Complex variables, and its more advanced version, complex analysis, is one of the most fascinating areas in pure and applied mathematics. It all started when mathematicians were mystified by equations that could only be solved if you could take the square roots of negative numbers. This seemed bizarre, and back then nobody could imagine that something as strange as this could have any application in the real world. Thus the term imaginary number was born and the area seemed so odd it became known as complex.
These terms have stuck around even though the theory of complex variables has found a home as a fundamental part of mathematics and has a wide range of physical applications. In mathematics, it turns out that complex variables are actually an extension of the real variables.
A student planning on becoming a professional pure or applied mathematician should definitely have a thorough grasp of complex analysis.
Perhaps the most surprising thing about complex variables is the wide range of applications it touches in physics and engineering.

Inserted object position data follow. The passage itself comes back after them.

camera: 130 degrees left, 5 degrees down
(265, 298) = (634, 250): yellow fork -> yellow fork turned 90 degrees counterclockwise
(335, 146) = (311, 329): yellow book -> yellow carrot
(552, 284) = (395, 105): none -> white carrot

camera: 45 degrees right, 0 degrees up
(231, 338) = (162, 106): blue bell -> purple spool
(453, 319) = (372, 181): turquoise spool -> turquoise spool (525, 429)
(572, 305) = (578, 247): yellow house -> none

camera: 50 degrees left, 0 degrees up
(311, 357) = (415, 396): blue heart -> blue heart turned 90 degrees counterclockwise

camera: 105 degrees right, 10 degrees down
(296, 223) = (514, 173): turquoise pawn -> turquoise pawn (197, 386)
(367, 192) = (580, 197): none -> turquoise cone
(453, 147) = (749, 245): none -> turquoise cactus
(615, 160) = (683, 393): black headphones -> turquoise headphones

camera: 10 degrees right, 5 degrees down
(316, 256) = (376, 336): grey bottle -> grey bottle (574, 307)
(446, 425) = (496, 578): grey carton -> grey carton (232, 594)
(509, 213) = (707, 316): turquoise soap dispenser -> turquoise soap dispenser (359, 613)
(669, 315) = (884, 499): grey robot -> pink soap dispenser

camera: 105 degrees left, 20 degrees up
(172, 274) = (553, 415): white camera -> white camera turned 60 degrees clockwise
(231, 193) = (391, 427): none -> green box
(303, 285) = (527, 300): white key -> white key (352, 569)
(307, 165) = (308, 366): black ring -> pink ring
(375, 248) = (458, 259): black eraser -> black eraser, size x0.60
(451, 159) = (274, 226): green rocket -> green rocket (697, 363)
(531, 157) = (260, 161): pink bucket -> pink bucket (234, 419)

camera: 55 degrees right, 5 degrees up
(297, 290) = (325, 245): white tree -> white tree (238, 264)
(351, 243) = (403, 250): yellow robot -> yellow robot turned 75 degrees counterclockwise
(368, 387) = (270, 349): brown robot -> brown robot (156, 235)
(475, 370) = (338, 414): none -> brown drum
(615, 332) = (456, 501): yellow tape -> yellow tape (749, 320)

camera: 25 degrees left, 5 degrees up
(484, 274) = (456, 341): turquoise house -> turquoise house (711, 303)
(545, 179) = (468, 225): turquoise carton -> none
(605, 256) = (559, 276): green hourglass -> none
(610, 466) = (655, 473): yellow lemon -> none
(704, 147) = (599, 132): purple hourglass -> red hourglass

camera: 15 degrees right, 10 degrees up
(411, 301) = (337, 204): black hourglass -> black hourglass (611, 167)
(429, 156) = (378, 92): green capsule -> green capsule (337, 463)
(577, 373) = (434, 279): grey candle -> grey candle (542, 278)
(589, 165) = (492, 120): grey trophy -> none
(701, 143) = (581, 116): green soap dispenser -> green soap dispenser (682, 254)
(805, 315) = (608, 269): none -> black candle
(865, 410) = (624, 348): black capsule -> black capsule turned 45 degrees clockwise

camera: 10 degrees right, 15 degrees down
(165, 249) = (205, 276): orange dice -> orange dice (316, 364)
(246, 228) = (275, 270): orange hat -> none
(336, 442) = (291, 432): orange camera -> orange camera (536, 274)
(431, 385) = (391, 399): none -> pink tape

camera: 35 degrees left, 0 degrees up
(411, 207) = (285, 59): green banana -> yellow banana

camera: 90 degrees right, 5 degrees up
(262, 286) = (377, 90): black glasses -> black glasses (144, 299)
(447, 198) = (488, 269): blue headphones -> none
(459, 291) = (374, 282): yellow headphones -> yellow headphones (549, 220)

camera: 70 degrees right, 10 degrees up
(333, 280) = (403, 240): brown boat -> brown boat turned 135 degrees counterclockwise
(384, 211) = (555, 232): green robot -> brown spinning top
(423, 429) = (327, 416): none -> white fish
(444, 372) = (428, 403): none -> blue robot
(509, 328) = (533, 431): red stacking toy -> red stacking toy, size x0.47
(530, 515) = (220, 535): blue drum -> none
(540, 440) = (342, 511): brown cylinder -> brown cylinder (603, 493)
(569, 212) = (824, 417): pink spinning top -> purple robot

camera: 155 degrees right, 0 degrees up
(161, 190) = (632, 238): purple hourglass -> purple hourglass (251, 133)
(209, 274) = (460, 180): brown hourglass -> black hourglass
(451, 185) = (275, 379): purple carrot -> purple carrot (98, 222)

In many of these applications, complex variables proves to be a useful tool. For example, because of Euler’s identity, a formula we use over and over again in this book, electromagnetic fields are easier to deal with using complex variables.
Other areas where complex variables plays a role include fluid dynamics, the study of temperature, electrostatics, and in the evaluation of many real integrals of functions of a real variable.
In quantum theory, we meet the most surprising revelation about complex variables. It turns out they are not so imaginary at all. Instead, they appear to be as “real” as real numbers and even play a fundamental role in the working of physical systems at the microscopic level.